Il finale del processo a Marco Cappato non è ancora stato scritto. Ma la scelta della Corte Costituzionale, per molti, conta come una vittoria: la consulta infatti ha rimandato la decisione di un anno, chiedendo esplicitamente al Parlamento un intervento in materia. E in questo modo, ha constatato la presenza di un vuoto normativo nella legislazione italiana, ammettendo che storie come quella di Dj Fabo non possono essere giudicate come semplici casi di istigazione al suicidio.
“L’attuale assetto normativo concernente il fine vita – si legge nell’ordinanza – lascia prive di adeguata tutela determinate situazioni costituzionalmente meritevoli di protezione e da bilanciare con altri beni costituzionalmente rilevanti. Per consentire in primo luogo al Parlamento di intervenire con un’appropriata disciplina, la Corte ha deciso di rinviare la trattazione della questione di costituzionalità dell’articolo 580 codice penale all’udienza del 24 settembre 2019”.

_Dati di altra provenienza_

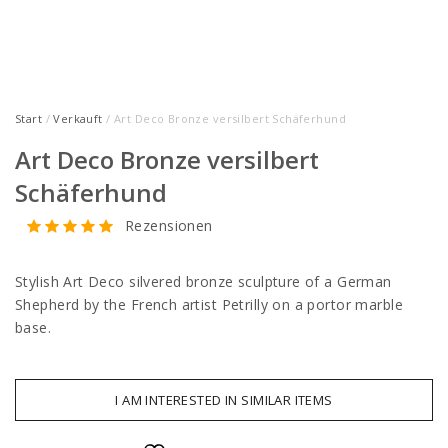
Start
/
Verkauft
/ Art Deco Bronze versilbert Schäferhund
Art Deco Bronze versilbert
Schäferhund
Rezensionen
Stylish Art Deco silvered bronze sculpture of a German
Shepherd by the French artist Petrilly on a portor marble
base.
I AM INTERESTED IN SIMILAR ITEMS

A rivendicare la decisione come una vittoria è stato, da subito, lo stesso imputato. “Il pronunciamento della Corte Costituzionale dà un anno di tempo al Parlamento per fare ciò che chiedevamo da 5 anni”, ha dichiarato Cappato. “Ora il Parlamento ha la strada spianata per affrontare finalmente il tema, e per discutere la nostra proposta di legge di iniziativa popolare per l’eutanasia legale, come sta accadendo nel Parlamento spagnolo”.

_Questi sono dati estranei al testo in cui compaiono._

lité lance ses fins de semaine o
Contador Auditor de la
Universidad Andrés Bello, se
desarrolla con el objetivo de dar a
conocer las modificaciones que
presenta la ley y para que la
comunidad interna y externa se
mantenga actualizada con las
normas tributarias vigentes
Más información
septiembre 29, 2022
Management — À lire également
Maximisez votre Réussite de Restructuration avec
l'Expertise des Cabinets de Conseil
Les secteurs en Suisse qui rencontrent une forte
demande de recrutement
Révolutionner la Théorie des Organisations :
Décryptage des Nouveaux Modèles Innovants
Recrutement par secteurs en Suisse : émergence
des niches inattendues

Simile anche l’opinione di Filomena Gallo, segretaria dell’Associazione Luca Coscioni e difensore di Marco Cappato, di fronte alla Corte, che ha parlato di una decisione storica, con cui la consulta evidenzia un vuoto di tutela nell’attuale ordinamento italiano e impegna il parlamento a un intervento in materia. “La corte ha dato un termine preciso al parlamento per fare una legge e se non fosse emanata interverrà con una sentenza additiva di accoglimento”, spiega a Wired Gallo. “Questa è una decisione di incostituzionalità annunciata, non dichiarata ma che sarà dichiarata tra un anno”.